[The records — start]

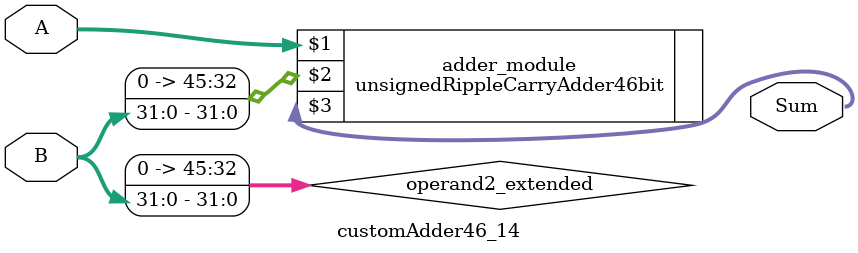
<source format=v>
module customAdder46_14(
                        input [45 : 0] A,
                        input [31 : 0] B,
                        
                        output [46 : 0] Sum
                );

        wire [45 : 0] operand2_extended;
        
        assign operand2_extended =  {14'b0, B};
        
        unsignedRippleCarryAdder46bit adder_module(
            A,
            operand2_extended,
            Sum
        );
        
        endmodule
        
</source>
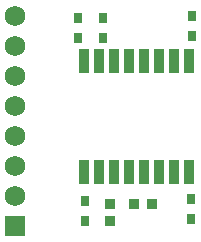
<source format=gbr>
%TF.GenerationSoftware,Altium Limited,Altium Designer,24.4.1 (13)*%
G04 Layer_Color=8388736*
%FSLAX45Y45*%
%MOMM*%
%TF.SameCoordinates,881402D5-0203-4901-B5EA-5A78FED384BD*%
%TF.FilePolarity,Negative*%
%TF.FileFunction,Soldermask,Top*%
%TF.Part,Single*%
G01*
G75*
%TA.AperFunction,SMDPad,CuDef*%
%ADD10R,0.80000X0.90000*%
%ADD12R,0.85872X0.91213*%
%ADD13R,0.91213X0.95872*%
%ADD21R,0.90320X2.13320*%
%TA.AperFunction,ComponentPad*%
%ADD22C,1.75320*%
%ADD23R,1.75320X1.75320*%
D10*
X14939017Y5597117D02*
D03*
Y5767117D02*
D03*
X14723117Y5597117D02*
D03*
Y5767117D02*
D03*
X15687517Y5613517D02*
D03*
Y5783517D02*
D03*
X14783116Y4047117D02*
D03*
Y4217117D02*
D03*
X15683116Y4067117D02*
D03*
Y4237117D02*
D03*
D12*
X15195445Y4192117D02*
D03*
X15350787D02*
D03*
D13*
X14993117Y4194788D02*
D03*
Y4049446D02*
D03*
D21*
X14778616Y4461117D02*
D03*
X14905617D02*
D03*
X15032617D02*
D03*
X15159618D02*
D03*
X15286617D02*
D03*
X15413617D02*
D03*
X15540617D02*
D03*
X15667616D02*
D03*
Y5403117D02*
D03*
X15540617D02*
D03*
X15413617D02*
D03*
X15286617D02*
D03*
X15159618D02*
D03*
X15032617D02*
D03*
X14905617D02*
D03*
X14778616D02*
D03*
D22*
X14192317Y5021617D02*
D03*
Y4767617D02*
D03*
Y4513617D02*
D03*
Y4259617D02*
D03*
Y5275617D02*
D03*
Y5529617D02*
D03*
Y5783617D02*
D03*
D23*
Y4005617D02*
D03*
%TF.MD5,9f4b01039828aad5acaecad667a55512*%
M02*

</source>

[The records — finish]

*Work to be completed*. Your task is to list each line of the records with the word "source".

*Response to this task*.
<source format=v>
</source>
<source format=gbr>
</source>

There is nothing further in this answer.